§ AIM OF THE TASK
Each entry must be output exactly as it appears.

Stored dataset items
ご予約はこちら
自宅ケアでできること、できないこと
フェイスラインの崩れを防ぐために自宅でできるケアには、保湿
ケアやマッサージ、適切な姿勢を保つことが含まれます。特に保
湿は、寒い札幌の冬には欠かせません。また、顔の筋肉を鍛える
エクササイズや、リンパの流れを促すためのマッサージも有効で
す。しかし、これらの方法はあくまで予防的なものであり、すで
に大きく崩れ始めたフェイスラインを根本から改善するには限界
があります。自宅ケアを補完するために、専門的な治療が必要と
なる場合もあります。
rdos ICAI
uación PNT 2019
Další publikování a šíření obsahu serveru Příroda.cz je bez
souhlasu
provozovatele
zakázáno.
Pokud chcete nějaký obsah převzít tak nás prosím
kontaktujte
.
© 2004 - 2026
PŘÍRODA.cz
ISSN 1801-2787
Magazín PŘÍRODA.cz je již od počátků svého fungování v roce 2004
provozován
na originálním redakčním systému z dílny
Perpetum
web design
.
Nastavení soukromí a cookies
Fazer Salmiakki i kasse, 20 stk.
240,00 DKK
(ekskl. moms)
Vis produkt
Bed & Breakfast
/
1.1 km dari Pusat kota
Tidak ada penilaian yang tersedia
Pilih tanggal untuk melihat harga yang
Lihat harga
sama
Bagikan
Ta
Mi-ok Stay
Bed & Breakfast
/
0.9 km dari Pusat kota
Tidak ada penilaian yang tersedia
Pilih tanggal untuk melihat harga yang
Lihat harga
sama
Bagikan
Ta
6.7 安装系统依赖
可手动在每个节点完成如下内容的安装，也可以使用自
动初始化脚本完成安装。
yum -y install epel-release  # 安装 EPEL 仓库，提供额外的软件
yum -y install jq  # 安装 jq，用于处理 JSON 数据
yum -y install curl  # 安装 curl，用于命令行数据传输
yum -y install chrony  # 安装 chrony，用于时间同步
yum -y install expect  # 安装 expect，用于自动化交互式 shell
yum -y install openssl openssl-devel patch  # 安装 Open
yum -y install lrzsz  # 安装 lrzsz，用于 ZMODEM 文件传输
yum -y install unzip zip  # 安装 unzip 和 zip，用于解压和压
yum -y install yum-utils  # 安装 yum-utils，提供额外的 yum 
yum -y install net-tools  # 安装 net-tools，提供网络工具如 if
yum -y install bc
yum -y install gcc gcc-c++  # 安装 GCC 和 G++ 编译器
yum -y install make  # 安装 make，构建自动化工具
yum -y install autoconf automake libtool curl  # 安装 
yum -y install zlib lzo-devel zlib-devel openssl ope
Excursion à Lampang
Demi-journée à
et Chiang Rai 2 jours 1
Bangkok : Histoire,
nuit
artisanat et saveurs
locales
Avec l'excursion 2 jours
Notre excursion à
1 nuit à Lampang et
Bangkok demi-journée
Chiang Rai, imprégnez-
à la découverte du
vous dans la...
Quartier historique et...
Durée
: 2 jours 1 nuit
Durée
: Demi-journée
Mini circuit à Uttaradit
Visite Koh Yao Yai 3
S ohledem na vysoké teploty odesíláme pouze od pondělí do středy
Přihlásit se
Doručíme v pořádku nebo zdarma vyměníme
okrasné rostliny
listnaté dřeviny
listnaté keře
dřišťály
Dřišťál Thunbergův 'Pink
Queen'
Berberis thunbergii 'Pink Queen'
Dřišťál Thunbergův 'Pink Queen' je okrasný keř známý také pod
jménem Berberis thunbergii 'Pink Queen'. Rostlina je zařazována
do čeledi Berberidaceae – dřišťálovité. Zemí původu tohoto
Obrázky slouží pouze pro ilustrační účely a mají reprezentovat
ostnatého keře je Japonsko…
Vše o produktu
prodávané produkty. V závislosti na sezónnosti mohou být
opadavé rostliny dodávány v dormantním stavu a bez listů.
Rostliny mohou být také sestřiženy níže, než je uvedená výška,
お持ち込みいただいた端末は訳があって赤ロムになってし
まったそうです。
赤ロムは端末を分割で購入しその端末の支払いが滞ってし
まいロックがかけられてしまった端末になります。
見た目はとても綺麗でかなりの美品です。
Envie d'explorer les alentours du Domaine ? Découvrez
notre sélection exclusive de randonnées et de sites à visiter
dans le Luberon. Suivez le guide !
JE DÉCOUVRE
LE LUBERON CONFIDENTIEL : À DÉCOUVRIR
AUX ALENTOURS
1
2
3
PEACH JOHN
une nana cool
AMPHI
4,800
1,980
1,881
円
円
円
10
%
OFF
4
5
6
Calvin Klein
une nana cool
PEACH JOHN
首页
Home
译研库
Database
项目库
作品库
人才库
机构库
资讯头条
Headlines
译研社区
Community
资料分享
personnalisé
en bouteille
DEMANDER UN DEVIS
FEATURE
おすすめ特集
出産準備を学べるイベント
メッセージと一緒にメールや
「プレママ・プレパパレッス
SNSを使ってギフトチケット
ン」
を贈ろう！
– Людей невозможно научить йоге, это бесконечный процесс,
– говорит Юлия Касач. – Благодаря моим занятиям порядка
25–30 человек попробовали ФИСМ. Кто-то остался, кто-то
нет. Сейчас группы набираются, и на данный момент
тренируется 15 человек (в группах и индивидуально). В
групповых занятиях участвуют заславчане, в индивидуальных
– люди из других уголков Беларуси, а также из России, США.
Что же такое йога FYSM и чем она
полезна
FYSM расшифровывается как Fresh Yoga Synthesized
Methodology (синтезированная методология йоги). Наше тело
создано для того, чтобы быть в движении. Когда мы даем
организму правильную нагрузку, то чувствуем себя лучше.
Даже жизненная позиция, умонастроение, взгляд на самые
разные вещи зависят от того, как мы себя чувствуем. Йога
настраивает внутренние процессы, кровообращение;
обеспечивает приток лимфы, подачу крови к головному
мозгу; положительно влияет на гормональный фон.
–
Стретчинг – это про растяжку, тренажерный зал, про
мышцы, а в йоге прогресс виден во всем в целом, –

§ EXERCISE RESULT
ご予約はこちら
自宅ケアでできること、できないこと
フェイスラインの崩れを防ぐために自宅でできるケアには、保湿
ケアやマッサージ、適切な姿勢を保つことが含まれます。特に保
湿は、寒い札幌の冬には欠かせません。また、顔の筋肉を鍛える
エクササイズや、リンパの流れを促すためのマッサージも有効で
す。しかし、これらの方法はあくまで予防的なものであり、すで
に大きく崩れ始めたフェイスラインを根本から改善するには限界
があります。自宅ケアを補完するために、専門的な治療が必要と
なる場合もあります。
rdos ICAI
uación PNT 2019
Další publikování a šíření obsahu serveru Příroda.cz je bez
souhlasu
provozovatele
zakázáno.
Pokud chcete nějaký obsah převzít tak nás prosím
kontaktujte
.
© 2004 - 2026
PŘÍRODA.cz
ISSN 1801-2787
Magazín PŘÍRODA.cz je již od počátků svého fungování v roce 2004
provozován
na originálním redakčním systému z dílny
Perpetum
web design
.
Nastavení soukromí a cookies
Fazer Salmiakki i kasse, 20 stk.
240,00 DKK
(ekskl. moms)
Vis produkt
Bed & Breakfast
/
1.1 km dari Pusat kota
Tidak ada penilaian yang tersedia
Pilih tanggal untuk melihat harga yang
Lihat harga
sama
Bagikan
Ta
Mi-ok Stay
Bed & Breakfast
/
0.9 km dari Pusat kota
Tidak ada penilaian yang tersedia
Pilih tanggal untuk melihat harga yang
Lihat harga
sama
Bagikan
Ta
6.7 安装系统依赖
可手动在每个节点完成如下内容的安装，也可以使用自
动初始化脚本完成安装。
yum -y install epel-release  # 安装 EPEL 仓库，提供额外的软件
yum -y install jq  # 安装 jq，用于处理 JSON 数据
yum -y install curl  # 安装 curl，用于命令行数据传输
yum -y install chrony  # 安装 chrony，用于时间同步
yum -y install expect  # 安装 expect，用于自动化交互式 shell
yum -y install openssl openssl-devel patch  # 安装 Open
yum -y install lrzsz  # 安装 lrzsz，用于 ZMODEM 文件传输
yum -y install unzip zip  # 安装 unzip 和 zip，用于解压和压
yum -y install yum-utils  # 安装 yum-utils，提供额外的 yum 
yum -y install net-tools  # 安装 net-tools，提供网络工具如 if
yum -y install bc
yum -y install gcc gcc-c++  # 安装 GCC 和 G++ 编译器
yum -y install make  # 安装 make，构建自动化工具
yum -y install autoconf automake libtool curl  # 安装 
yum -y install zlib lzo-devel zlib-devel openssl ope
Excursion à Lampang
Demi-journée à
et Chiang Rai 2 jours 1
Bangkok : Histoire,
nuit
artisanat et saveurs
locales
Avec l'excursion 2 jours
Notre excursion à
1 nuit à Lampang et
Bangkok demi-journée
Chiang Rai, imprégnez-
à la découverte du
vous dans la...
Quartier historique et...
Durée
: 2 jours 1 nuit
Durée
: Demi-journée
Mini circuit à Uttaradit
Visite Koh Yao Yai 3
S ohledem na vysoké teploty odesíláme pouze od pondělí do středy
Přihlásit se
Doručíme v pořádku nebo zdarma vyměníme
okrasné rostliny
listnaté dřeviny
listnaté keře
dřišťály
Dřišťál Thunbergův 'Pink
Queen'
Berberis thunbergii 'Pink Queen'
Dřišťál Thunbergův 'Pink Queen' je okrasný keř známý také pod
jménem Berberis thunbergii 'Pink Queen'. Rostlina je zařazována
do čeledi Berberidaceae – dřišťálovité. Zemí původu tohoto
Obrázky slouží pouze pro ilustrační účely a mají reprezentovat
ostnatého keře je Japonsko…
Vše o produktu
prodávané produkty. V závislosti na sezónnosti mohou být
opadavé rostliny dodávány v dormantním stavu a bez listů.
Rostliny mohou být také sestřiženy níže, než je uvedená výška,
お持ち込みいただいた端末は訳があって赤ロムになってし
まったそうです。
赤ロムは端末を分割で購入しその端末の支払いが滞ってし
まいロックがかけられてしまった端末になります。
見た目はとても綺麗でかなりの美品です。
Envie d'explorer les alentours du Domaine ? Découvrez
notre sélection exclusive de randonnées et de sites à visiter
dans le Luberon. Suivez le guide !
JE DÉCOUVRE
LE LUBERON CONFIDENTIEL : À DÉCOUVRIR
AUX ALENTOURS
1
2
3
PEACH JOHN
une nana cool
AMPHI
4,800
1,980
1,881
円
円
円
10
%
OFF
4
5
6
Calvin Klein
une nana cool
PEACH JOHN
首页
Home
译研库
Database
项目库
作品库
人才库
机构库
资讯头条
Headlines
译研社区
Community
资料分享
personnalisé
en bouteille
DEMANDER UN DEVIS
FEATURE
おすすめ特集
出産準備を学べるイベント
メッセージと一緒にメールや
「プレママ・プレパパレッス
SNSを使ってギフトチケット
ン」
を贈ろう！
– Людей невозможно научить йоге, это бесконечный процесс,
– говорит Юлия Касач. – Благодаря моим занятиям порядка
25–30 человек попробовали ФИСМ. Кто-то остался, кто-то
нет. Сейчас группы набираются, и на данный момент
тренируется 15 человек (в группах и индивидуально). В
групповых занятиях участвуют заславчане, в индивидуальных
– люди из других уголков Беларуси, а также из России, США.
Что же такое йога FYSM и чем она
полезна
FYSM расшифровывается как Fresh Yoga Synthesized
Methodology (синтезированная методология йоги). Наше тело
создано для того, чтобы быть в движении. Когда мы даем
организму правильную нагрузку, то чувствуем себя лучше.
Даже жизненная позиция, умонастроение, взгляд на самые
разные вещи зависят от того, как мы себя чувствуем. Йога
настраивает внутренние процессы, кровообращение;
обеспечивает приток лимфы, подачу крови к головному
мозгу; положительно влияет на гормональный фон.
–
Стретчинг – это про растяжку, тренажерный зал, про
мышцы, а в йоге прогресс виден во всем в целом, –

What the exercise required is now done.